_Try it_
Turn the text of each item below into a numbered list with one line per entry, and leave out any blank lines.

_Materials provided_
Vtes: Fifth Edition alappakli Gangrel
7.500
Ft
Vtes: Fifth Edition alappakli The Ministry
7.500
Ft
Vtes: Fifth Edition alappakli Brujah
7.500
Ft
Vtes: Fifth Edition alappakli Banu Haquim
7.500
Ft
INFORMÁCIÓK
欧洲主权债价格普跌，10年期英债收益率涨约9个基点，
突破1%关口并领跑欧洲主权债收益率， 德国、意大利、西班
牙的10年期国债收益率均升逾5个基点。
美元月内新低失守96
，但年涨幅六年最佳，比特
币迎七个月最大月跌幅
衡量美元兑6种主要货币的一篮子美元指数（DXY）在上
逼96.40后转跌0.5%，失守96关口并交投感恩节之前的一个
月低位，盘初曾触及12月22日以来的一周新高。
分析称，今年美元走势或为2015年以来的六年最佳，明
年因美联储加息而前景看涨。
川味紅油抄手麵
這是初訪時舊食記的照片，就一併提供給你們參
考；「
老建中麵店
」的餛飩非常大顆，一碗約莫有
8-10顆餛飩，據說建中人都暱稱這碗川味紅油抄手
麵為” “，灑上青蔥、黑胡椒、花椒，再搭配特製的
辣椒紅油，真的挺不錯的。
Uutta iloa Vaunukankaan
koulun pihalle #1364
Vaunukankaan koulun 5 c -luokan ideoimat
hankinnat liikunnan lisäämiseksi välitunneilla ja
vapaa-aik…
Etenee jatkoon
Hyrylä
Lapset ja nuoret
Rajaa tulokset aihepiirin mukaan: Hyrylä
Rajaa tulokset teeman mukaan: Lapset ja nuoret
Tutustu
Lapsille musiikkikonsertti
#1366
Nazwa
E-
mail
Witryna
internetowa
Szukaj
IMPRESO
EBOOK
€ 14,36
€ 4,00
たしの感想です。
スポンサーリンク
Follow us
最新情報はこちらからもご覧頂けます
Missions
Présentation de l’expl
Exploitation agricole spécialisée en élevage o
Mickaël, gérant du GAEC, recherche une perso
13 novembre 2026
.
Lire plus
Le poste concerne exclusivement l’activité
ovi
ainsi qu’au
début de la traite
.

_Final answer_
1. Vtes: Fifth Edition alappakli Gangrel
2. 7.500
3. Ft
4. Vtes: Fifth Edition alappakli The Ministry
5. 7.500
6. Ft
7. Vtes: Fifth Edition alappakli Brujah
8. 7.500
9. Ft
10. Vtes: Fifth Edition alappakli Banu Haquim
11. 7.500
12. Ft
13. INFORMÁCIÓK
14. 欧洲主权债价格普跌，10年期英债收益率涨约9个基点，
15. 突破1%关口并领跑欧洲主权债收益率， 德国、意大利、西班
16. 牙的10年期国债收益率均升逾5个基点。
17. 美元月内新低失守96
18. ，但年涨幅六年最佳，比特
19. 币迎七个月最大月跌幅
20. 衡量美元兑6种主要货币的一篮子美元指数（DXY）在上
21. 逼96.40后转跌0.5%，失守96关口并交投感恩节之前的一个
22. 月低位，盘初曾触及12月22日以来的一周新高。
23. 分析称，今年美元走势或为2015年以来的六年最佳，明
24. 年因美联储加息而前景看涨。
25. 川味紅油抄手麵
26. 這是初訪時舊食記的照片，就一併提供給你們參
27. 考；「
28. 老建中麵店
29. 」的餛飩非常大顆，一碗約莫有
30. 8-10顆餛飩，據說建中人都暱稱這碗川味紅油抄手
31. 麵為” “，灑上青蔥、黑胡椒、花椒，再搭配特製的
32. 辣椒紅油，真的挺不錯的。
33. Uutta iloa Vaunukankaan
34. koulun pihalle #1364
35. Vaunukankaan koulun 5 c -luokan ideoimat
36. hankinnat liikunnan lisäämiseksi välitunneilla ja
37. vapaa-aik…
38. Etenee jatkoon
39. Hyrylä
40. Lapset ja nuoret
41. Rajaa tulokset aihepiirin mukaan: Hyrylä
42. Rajaa tulokset teeman mukaan: Lapset ja nuoret
43. Tutustu
44. Lapsille musiikkikonsertti
45. #1366
46. Nazwa
47. E-
48. mail
49. Witryna
50. internetowa
51. Szukaj
52. IMPRESO
53. EBOOK
54. € 14,36
55. € 4,00
56. たしの感想です。
57. スポンサーリンク
58. Follow us
59. 最新情報はこちらからもご覧頂けます
60. Missions
61. Présentation de l’expl
62. Exploitation agricole spécialisée en élevage o
63. Mickaël, gérant du GAEC, recherche une perso
64. 13 novembre 2026
65. .
66. Lire plus
67. Le poste concerne exclusivement l’activité
68. ovi
69. ainsi qu’au
70. début de la traite
71. .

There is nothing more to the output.